I’ve been thinking a lot about not just that moment, but that team this week while watching Nick Davis’s four-part documentary “Once Upon a Time in Queens.” Turns out, this team is as enthralling to me now as it was back then, but for entirely different reasons. Now, it is amazing to hear just how cocky, how crazy, how occasionally criminal that team actually was. In 1986, I was a sixth-grader who saw sports in terms of virtue and morality. The good guys worked hard and signed autographs for everyone. Like Carter. He was the subject of a Sports Illustrated cover story that I read in 1983. I wrote him a letter, my Mom mailed it to Montreal where Carter played for the Expos and he sent back a signed picture. After that, my devotion to him became one of my single most defining traits as a kid. Two posters of him hung in my room. I had his signature model catcher’s mitt. I collected every card of his I could find. I received his 1975 Topps rookie card in my Easter basket.

In 1985, Carter was traded to New York where he joined a team pushing toward the top of the league. He was an outlier. The goody-two-shoes on a squad whose clubhouse whose ethics seemed to resemble that of a pirate ship. They were hard charging, hard living and disreputable and they didn’t feel the need to apologize for any of this. Carter was the guy who made his teammates roll their eyes. Or worse. “One of the most disliked players in the league,” says Keith Hernandez, his teammate, in the documentary. This was not a surprise to me. I knew players considered him to be a bit of a gloryhound. “Camera Carter” who was always available and concerned about his appearances. The documentary showed his advertisement for Ivory soap, which seemed only appropriate. “Ivory’s clean is an honest clean,” he said. I met Carter in 2001 in Seattle when he appeared at a FanFest event at the All-Star Game. He couldn’t have been nicer to me, and I got chills when he put his oven mitt of a hand on my shoulder. When he spoke to the fans, he also came pretty close to complaining about not being in the Hall of Fame, but he didn’t need to be perfect. He was an icon of my childhood.

Some people will say that Davis’s documentary shows all the warts of that ’86 Mets team. To me, it humanized that team. The ‘86 Mets were like the swaggering Seattle Seahawks of 2013, and it’s fun to see a team that plays as big as it talks. Not only that, but the flaws made the players seem more human. I mean, three pitchers off that team spent a night in jail during the season after fighting with off-duty cops in a Houston bar named Cooter’s. Seriously. One of those guys was Ron Darling, the Yale-educated man dubbed Mr. Perfect. The Mets got in four on-field fights during that 1986 season. One of them was started by first-base coach Bill Robinson, as God-fearing a man as there was on that team.

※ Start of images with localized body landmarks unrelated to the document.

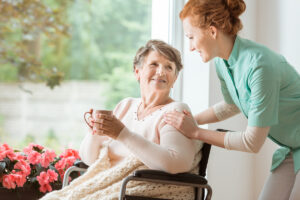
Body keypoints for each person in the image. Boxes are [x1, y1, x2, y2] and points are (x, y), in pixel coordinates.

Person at [163, 0, 300, 199]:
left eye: (191, 37)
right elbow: (232, 104)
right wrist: (189, 119)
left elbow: (252, 142)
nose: (190, 47)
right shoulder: (222, 62)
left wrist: (195, 131)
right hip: (293, 147)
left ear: (212, 31)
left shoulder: (260, 66)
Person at [41, 40, 202, 200]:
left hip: (137, 193)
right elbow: (89, 159)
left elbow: (177, 163)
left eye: (169, 67)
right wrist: (94, 133)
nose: (161, 71)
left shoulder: (175, 111)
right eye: (154, 64)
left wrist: (122, 134)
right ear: (137, 72)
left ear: (174, 78)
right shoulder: (126, 106)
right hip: (109, 188)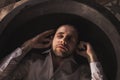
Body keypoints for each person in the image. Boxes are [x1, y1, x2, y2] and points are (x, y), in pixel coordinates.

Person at [0, 24, 105, 80]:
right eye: (60, 36)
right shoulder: (32, 62)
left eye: (70, 39)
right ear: (52, 40)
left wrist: (92, 57)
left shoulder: (81, 72)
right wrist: (28, 45)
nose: (63, 41)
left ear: (76, 45)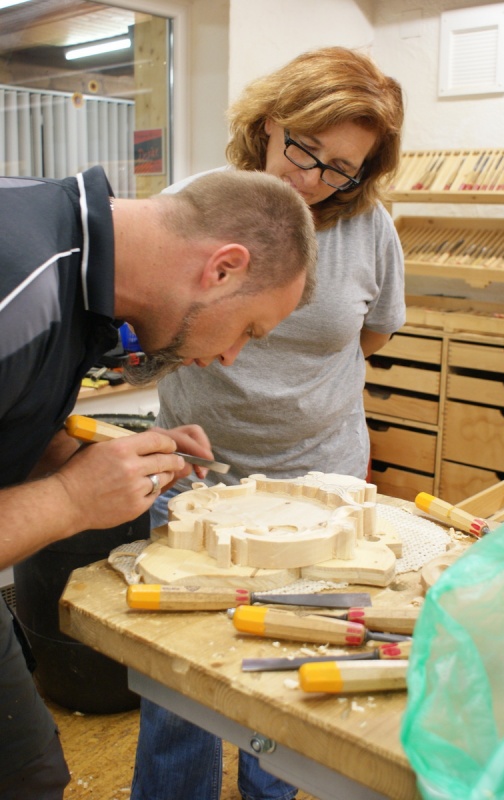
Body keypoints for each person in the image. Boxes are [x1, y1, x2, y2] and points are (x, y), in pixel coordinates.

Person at [131, 46, 406, 800]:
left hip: (322, 478)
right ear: (267, 124)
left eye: (340, 169)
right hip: (195, 478)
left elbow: (373, 333)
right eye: (304, 149)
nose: (311, 180)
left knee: (288, 675)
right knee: (180, 677)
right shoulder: (196, 204)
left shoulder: (369, 227)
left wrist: (298, 384)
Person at [0, 165, 317, 799]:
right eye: (248, 331)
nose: (230, 357)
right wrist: (71, 499)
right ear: (223, 268)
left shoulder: (79, 268)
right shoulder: (18, 287)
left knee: (30, 775)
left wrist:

There’s a saying that you should never meet your heroes. This is profoundly mistaken. It’s great to meet your heroes, to find out they’re flawed and beautifully human. It’s certainly the part of this documentary that I loved most. Lenny Dykstra is not just a creep but a criminal. An actual scam artist who is an absolutely insufferable jerk in his present incarnation, but hearing him slur out his ridiculous and profane declarations about his memories of that specific Mets team. At the end, he complained that of all the people on that team Carter was one who did everything right, which is why it made no sense he died in 2012 at the age of 57.

I wasn’t disappointed in Darryl Strawberry and Dwight Gooden, whose substance-abuse issues derailed their lives and dampened their careers, I felt disappointed for them, which is a huge difference. It was intensely difficult for two players so talented, so young and so vulnerable as Black men at that time in that sport and in that city.

I’ve grown up in the 35 years since the Mets won that World Series. I’ve moved to the city where the game was played, a place that might as well have been on the moon for how far it was from my hometown in Oregon’s more feral half. I still haven’t cried over that game, but I came closer while watching this documentary than I did that Saturday night in my friend’s living room.